MAVEN orbiting Mars

Scientists on Earth are obsessed with the history of our nearest neighbor, Mars. With rovers on its surface, we probe the martian soil for evidence of water and organic chemicals that may hold the clue to past life on the Red Planet.

Last month, researchers began to explore the upper atmosphere of Mars for more evidence of the same. NASA’s MAVEN mission seeks to understand the chemistry of the atmosphere now to shed light on the past atmosphere. How does energy flow through the system, from the Sun to the planet and back out into space? How do particles react once they hit the planet’s atmosphere and surface? And how do they escape back into space?

The MAVEN satellite launched just over a year ago and entered orbit around Mars in September. The scientific instrumentation on-board was fully calibrated and operational on November 16, and the team discussed initial findings from this first month today at the American Geophysical Union (AGU) meeting in San Francisco.

As MAVEN orbits Mars, it travels into the ionosphere—the layer of ions and electrons extending from about 75 to 300 miles above the surface. This layer serves as a kind of shield around the planet, deflecting the solar wind, an intense stream of hot, high-energy particles from the sun.

Early results show that the solar wind isn’t completely deflected, however. A stream of solar wind particles penetrate deep into Mars’ upper atmosphere and ionosphere, sinking to surprisingly low altitudes, becoming neutral (i.e., without an electrical charge). There, the particles interact with the dense atmosphere and become charged again. The reappearance of these ions, which retain characteristics of the pristine solar wind, provides a new way to track the properties of the solar wind and may make it easier to link drivers of atmospheric loss directly to activity in the upper atmosphere and ionosphere.

At the press conference today, Paul Mahaffy of NASA Goddard discussed the purpose of the mass spectrometer on MAVEN, currently measuring both the charged ions and the neutral gases, providing a big picture of the mission over the next several months. “We’re looking at gas in Mars’s upper atmosphere—what’s there, where it comes from and where it goes,” he said. The team is exploring a potential reservoir or source of gas that escaped the Red Planet forever, he continued.

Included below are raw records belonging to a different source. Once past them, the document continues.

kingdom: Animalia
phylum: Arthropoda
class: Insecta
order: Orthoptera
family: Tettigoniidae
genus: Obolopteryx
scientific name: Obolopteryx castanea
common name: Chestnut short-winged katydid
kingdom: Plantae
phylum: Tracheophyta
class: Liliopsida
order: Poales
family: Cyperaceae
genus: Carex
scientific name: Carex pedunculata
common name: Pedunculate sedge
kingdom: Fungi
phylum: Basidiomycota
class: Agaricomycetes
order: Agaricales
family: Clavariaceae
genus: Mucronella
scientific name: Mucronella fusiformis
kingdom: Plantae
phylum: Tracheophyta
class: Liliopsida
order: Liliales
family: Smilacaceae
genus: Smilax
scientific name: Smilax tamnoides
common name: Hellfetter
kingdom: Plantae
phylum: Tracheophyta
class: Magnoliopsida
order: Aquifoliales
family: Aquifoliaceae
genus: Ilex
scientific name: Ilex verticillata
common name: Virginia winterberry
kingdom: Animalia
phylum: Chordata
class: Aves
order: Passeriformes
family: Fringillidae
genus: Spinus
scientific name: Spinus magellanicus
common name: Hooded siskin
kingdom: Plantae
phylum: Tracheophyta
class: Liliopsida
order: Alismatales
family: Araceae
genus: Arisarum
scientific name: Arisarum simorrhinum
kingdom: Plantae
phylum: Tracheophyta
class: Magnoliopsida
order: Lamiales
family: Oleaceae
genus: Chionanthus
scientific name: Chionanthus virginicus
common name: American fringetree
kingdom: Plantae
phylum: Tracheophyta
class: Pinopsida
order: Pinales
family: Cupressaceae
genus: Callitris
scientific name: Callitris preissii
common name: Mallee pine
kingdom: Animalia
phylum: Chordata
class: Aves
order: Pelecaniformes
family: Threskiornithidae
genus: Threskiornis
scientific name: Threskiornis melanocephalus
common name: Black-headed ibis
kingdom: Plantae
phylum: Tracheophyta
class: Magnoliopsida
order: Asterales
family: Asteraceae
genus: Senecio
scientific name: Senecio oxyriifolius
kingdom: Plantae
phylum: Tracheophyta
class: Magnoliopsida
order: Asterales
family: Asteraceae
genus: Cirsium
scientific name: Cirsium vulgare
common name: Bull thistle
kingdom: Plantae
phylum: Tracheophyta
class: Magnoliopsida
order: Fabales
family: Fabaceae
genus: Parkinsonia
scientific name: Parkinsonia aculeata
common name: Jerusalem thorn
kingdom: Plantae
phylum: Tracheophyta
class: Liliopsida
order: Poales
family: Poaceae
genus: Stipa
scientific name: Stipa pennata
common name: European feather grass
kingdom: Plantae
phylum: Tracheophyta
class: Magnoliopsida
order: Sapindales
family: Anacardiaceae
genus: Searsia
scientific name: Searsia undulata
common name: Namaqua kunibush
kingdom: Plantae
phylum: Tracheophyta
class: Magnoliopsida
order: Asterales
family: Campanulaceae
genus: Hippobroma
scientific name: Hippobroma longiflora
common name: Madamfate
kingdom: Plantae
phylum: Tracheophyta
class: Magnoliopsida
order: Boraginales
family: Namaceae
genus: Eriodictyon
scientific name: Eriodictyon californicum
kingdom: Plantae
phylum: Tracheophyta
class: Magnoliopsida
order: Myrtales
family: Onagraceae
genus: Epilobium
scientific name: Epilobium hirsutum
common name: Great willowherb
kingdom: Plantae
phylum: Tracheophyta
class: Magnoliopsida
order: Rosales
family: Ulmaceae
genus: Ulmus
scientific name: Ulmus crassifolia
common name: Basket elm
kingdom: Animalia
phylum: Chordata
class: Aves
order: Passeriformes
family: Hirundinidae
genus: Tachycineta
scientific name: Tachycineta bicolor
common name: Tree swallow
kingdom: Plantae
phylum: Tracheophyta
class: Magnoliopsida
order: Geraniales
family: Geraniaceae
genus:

Understanding the history of this escape from Mars, this loss of atmosphere over billions of years, may provide more details of how the surface of Mars lost ability to sustain life, if it ever did.

“We are beginning to see the links in a chain that begins with solar-driven processes acting on gas in the upper atmosphere and leads to atmospheric loss,” said Bruce Jakosky, team leader and MAVEN principal investigator. “Over the course of the full mission, we’ll be able to fill in this picture and really understand the processes by which the atmosphere changed over time.”